● TESTO DI PARTENZA

Vola alto sulla crisi il Brunello di Montalcino: il 2007 vede crescere la domanda dei mercati internazionali, che, smentendo ogni previsione, confermano la grande passione per un vino ormai diventato uno dei simboli del “made in Italy”. E’ l’export che trascina insomma il mercato del “re del Sangiovese”: del tutto in controtendenza con la negativa congiuntura italiana ed internazionale del settore, cresce in maniera esponenziale la richiesta dagli Stati Uniti, vero e proprio mercato di riferimento, che assorbe oltre il 25% della produzione.
Quello appena terminato doveva essere l’anno della crisi economica ma le performance del Brunello non hanno registrato nessuna battuta d’arresto: i produttori, nonostante dovessero fare i conti con un’annata particolare come il 2002, hanno registrato un bilancio positivo. Non tutte le aziende avevano messo in produzione il Brunello 2002, scelta piuttosto difficile ma motivata dal negativo giudizio sull’annata attribuito dal rating del Consorzio di tutela (due stelle su cinque). Il giro d’affari del distretto del vino di Montalcino si attesta così su circa 120 milioni di euro, il 16% in meno della media annuale: un dato essenzialmente positivo se si considera il numero esiguo di bottiglie di Brunello prodotte, solo 3 milioni e mezzo, di fronte ad una media annua di oltre 7 milioni.
“Nonostante l’annata non fosse delle migliori - commenta Francesco Marone Cinzano, presidente del Consorzio del Brunello - il fatto che si sia registrato il tutto esaurito significa essenzialmente che il mondo si fida del brand Brunello di Montalcino. Si può dire tranquillamente che il Brunello 2002, sia andato letteralmente a ruba insieme alla grande Riserva 2001, che non ha fatto altro che rispettare le attese del mercato”.
L’export, dunque, trascina il mercato del “re del Sangiovese”: del tutto in controtendenza con le congiunture nazionali e non, cresce in maniera esponenziale la richiesta dagli Stati Uniti, vero e proprio mercato di riferimento che assorbe oltre il 25% della produzione. Non sembra spaventare gli americani nemmeno l’euro che diventa ogni giorno più forte: anche le previsioni sul 2008 promettono performance da record come confermano i dati che arrivano dall’Ufficio Ice (Istituto per il Commercio con l’Estero) di New York secondo il quale l’export generale del vino italiano verso gli Stati Uniti potrebbe segnare volumi mai registrati prima, per un valore di 1,3 miliardi di dollari, superando di gran lunga quello dei vini francesi. Il Brunello registra valori positivi anche nelle esportazioni verso altri mercati: stabili la Germania (9%), la Svizzera (7%), il Canada (5%), l'Inghilterra e il Giappone (3%); nettamente in crescita Brasile, Nord ed Est Europa con Svezia, Norvegia, Russia e Polonia in testa. Mercati emergenti ma potenzialmente interessanti si rivelano quelli dell'estremo Oriente: Paesi come Cina, India e Corea solo negli ultimi due anni hanno raddoppiato la domanda.

● ESTRATTI DEGLI ITEM

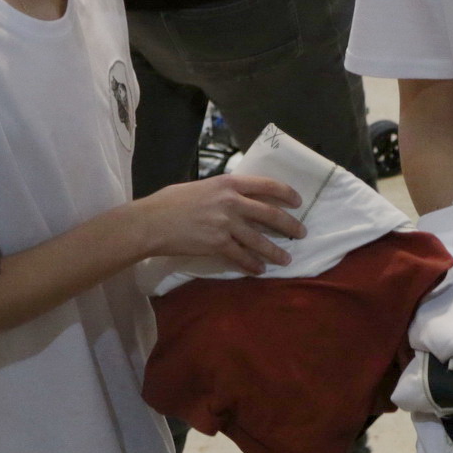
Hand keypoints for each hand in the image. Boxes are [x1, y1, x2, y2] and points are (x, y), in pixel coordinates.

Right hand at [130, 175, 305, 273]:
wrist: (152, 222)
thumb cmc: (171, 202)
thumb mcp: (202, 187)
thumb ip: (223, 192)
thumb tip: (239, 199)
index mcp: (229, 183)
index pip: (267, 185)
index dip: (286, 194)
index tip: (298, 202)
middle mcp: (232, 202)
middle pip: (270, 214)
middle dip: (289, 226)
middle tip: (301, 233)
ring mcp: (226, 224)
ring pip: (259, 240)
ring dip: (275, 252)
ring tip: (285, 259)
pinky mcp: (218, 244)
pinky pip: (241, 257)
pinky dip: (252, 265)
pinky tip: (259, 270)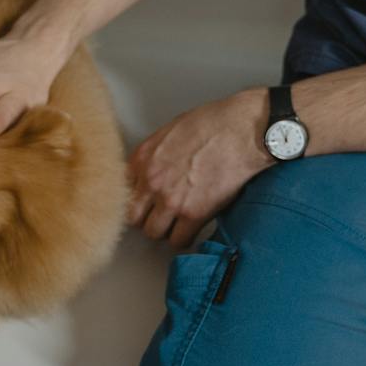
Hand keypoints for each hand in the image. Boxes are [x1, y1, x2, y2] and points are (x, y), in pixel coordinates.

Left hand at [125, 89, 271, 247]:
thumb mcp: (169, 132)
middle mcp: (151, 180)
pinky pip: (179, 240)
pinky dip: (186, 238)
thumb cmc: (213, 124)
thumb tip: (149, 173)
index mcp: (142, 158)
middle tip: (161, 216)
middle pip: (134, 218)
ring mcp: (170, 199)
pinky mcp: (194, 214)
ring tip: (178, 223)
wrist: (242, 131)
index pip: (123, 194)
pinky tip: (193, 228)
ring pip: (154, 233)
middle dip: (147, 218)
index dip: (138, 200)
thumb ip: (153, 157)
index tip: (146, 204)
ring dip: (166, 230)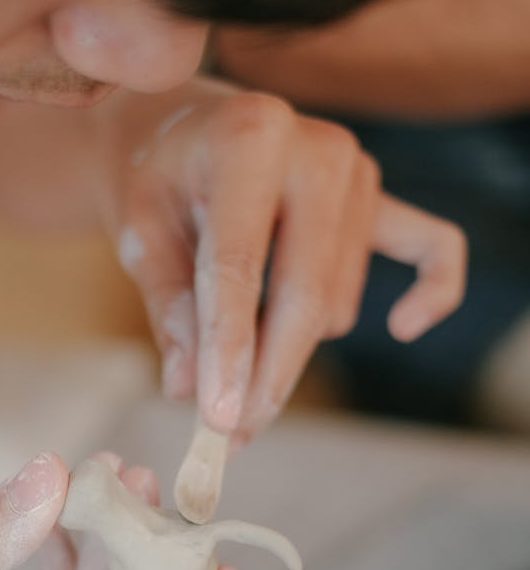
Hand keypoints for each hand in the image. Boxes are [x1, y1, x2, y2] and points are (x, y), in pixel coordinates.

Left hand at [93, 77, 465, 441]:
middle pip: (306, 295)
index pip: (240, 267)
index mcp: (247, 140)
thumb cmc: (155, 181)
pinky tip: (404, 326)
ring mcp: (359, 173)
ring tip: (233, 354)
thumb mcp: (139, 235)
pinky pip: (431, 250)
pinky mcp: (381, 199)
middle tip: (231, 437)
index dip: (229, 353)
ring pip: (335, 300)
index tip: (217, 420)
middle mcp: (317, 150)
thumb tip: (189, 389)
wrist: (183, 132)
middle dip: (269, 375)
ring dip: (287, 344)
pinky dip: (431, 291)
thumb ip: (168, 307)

==

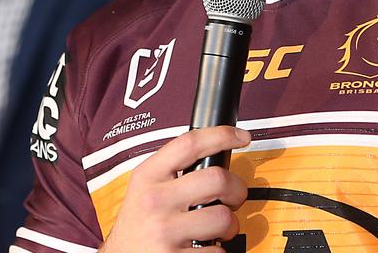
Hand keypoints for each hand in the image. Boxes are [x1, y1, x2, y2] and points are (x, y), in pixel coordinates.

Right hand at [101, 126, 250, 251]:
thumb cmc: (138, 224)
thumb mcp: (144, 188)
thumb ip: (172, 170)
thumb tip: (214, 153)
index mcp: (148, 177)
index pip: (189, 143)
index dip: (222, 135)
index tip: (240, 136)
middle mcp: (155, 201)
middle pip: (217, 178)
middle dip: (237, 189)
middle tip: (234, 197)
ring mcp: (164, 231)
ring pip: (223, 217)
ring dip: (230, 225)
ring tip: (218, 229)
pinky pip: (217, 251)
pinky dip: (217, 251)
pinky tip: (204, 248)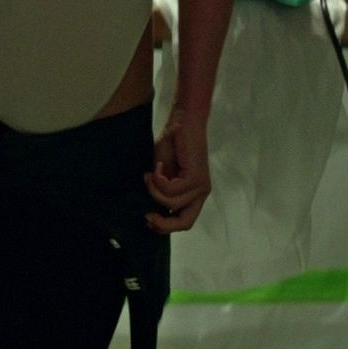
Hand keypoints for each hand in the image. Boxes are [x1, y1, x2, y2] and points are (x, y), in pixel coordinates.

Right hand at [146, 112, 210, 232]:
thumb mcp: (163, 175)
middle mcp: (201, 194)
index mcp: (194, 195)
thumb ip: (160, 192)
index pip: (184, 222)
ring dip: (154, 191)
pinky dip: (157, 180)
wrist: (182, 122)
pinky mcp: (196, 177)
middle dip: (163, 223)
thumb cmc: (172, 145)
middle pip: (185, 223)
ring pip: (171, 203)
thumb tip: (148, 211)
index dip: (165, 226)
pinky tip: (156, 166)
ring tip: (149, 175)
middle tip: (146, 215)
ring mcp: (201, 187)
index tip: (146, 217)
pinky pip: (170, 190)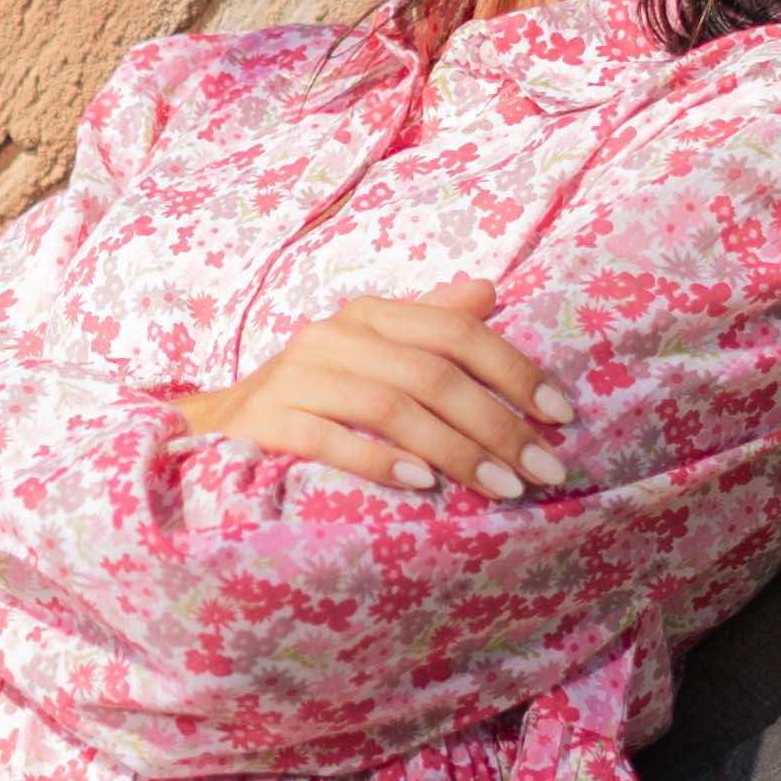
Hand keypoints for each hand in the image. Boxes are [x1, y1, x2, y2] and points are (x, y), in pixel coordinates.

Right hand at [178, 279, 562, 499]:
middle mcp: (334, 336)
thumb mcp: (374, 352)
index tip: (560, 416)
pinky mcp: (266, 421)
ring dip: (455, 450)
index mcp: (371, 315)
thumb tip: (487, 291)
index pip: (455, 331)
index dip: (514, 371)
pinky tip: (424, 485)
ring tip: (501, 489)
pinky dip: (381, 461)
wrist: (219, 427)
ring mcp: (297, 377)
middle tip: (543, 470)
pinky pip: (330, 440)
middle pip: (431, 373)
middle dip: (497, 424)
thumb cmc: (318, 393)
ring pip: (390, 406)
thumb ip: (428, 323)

--

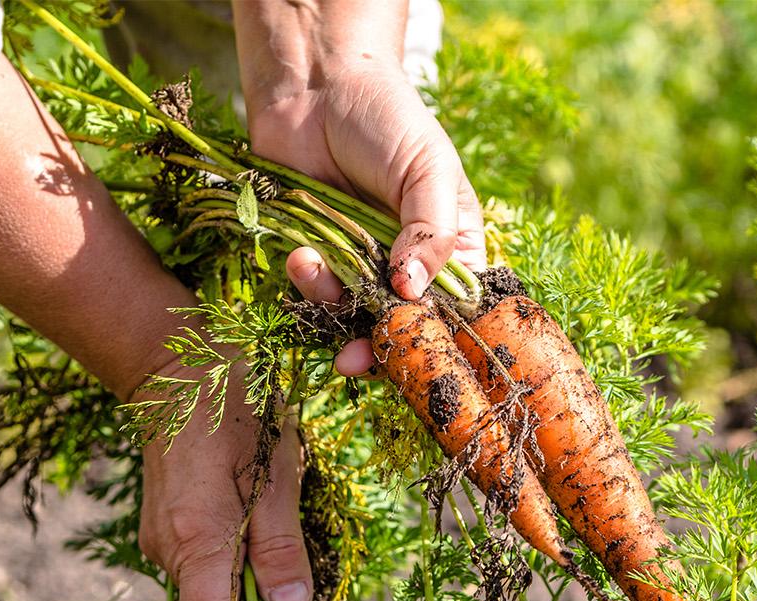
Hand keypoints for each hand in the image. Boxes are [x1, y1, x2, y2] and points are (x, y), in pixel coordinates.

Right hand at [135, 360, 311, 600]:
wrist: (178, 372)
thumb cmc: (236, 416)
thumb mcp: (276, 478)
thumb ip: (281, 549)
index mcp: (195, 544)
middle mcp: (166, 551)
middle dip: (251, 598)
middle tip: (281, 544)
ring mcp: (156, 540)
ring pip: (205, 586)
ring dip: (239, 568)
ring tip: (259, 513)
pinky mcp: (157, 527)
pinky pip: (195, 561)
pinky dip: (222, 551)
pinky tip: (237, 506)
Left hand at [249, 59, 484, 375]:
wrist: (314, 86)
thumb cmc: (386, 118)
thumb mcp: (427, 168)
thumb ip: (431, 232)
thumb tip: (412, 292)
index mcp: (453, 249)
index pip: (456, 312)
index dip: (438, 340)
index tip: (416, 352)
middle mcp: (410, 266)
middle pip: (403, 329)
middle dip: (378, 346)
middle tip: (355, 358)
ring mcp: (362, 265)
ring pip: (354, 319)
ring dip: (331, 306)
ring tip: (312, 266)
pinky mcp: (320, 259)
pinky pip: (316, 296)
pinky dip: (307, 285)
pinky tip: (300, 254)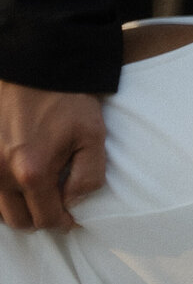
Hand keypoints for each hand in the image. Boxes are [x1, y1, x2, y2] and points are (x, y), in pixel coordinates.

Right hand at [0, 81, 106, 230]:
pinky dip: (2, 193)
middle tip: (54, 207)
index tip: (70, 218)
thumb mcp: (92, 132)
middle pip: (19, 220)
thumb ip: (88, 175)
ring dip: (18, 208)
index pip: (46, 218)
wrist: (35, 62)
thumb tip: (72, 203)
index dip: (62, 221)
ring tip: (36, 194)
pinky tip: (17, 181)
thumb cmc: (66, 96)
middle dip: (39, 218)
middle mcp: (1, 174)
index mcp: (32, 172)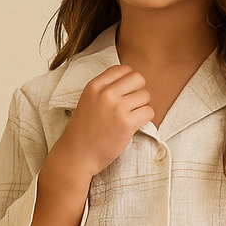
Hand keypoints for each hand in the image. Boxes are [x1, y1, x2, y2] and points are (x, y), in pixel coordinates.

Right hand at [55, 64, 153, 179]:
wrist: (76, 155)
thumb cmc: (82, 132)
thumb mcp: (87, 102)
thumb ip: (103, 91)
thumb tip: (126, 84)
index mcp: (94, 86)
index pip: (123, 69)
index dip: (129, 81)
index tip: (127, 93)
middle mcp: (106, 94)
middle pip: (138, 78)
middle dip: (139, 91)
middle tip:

● COMPITO
Estrai dal testo sul Brunello di Montalcino tutto il passo che va da "Vola alto sulla" fino a "riferimento, che assorbe oltre il 25% della produzione.", copiandolo senza modifiche.

● LA TUA SOLUZIONE
Vola alto sulla crisi il Brunello di Montalcino: il 2007 vede crescere la domanda dei mercati internazionali, che, smentendo ogni previsione, confermano la grande passione per un vino ormai diventato uno dei simboli del “made in Italy”. E’ l’export che trascina insomma il mercato del “re del Sangiovese”: del tutto in controtendenza con la negativa congiuntura italiana ed internazionale del settore, cresce in maniera esponenziale la richiesta dagli Stati Uniti, vero e proprio mercato di riferimento, che assorbe oltre il 25% della produzione.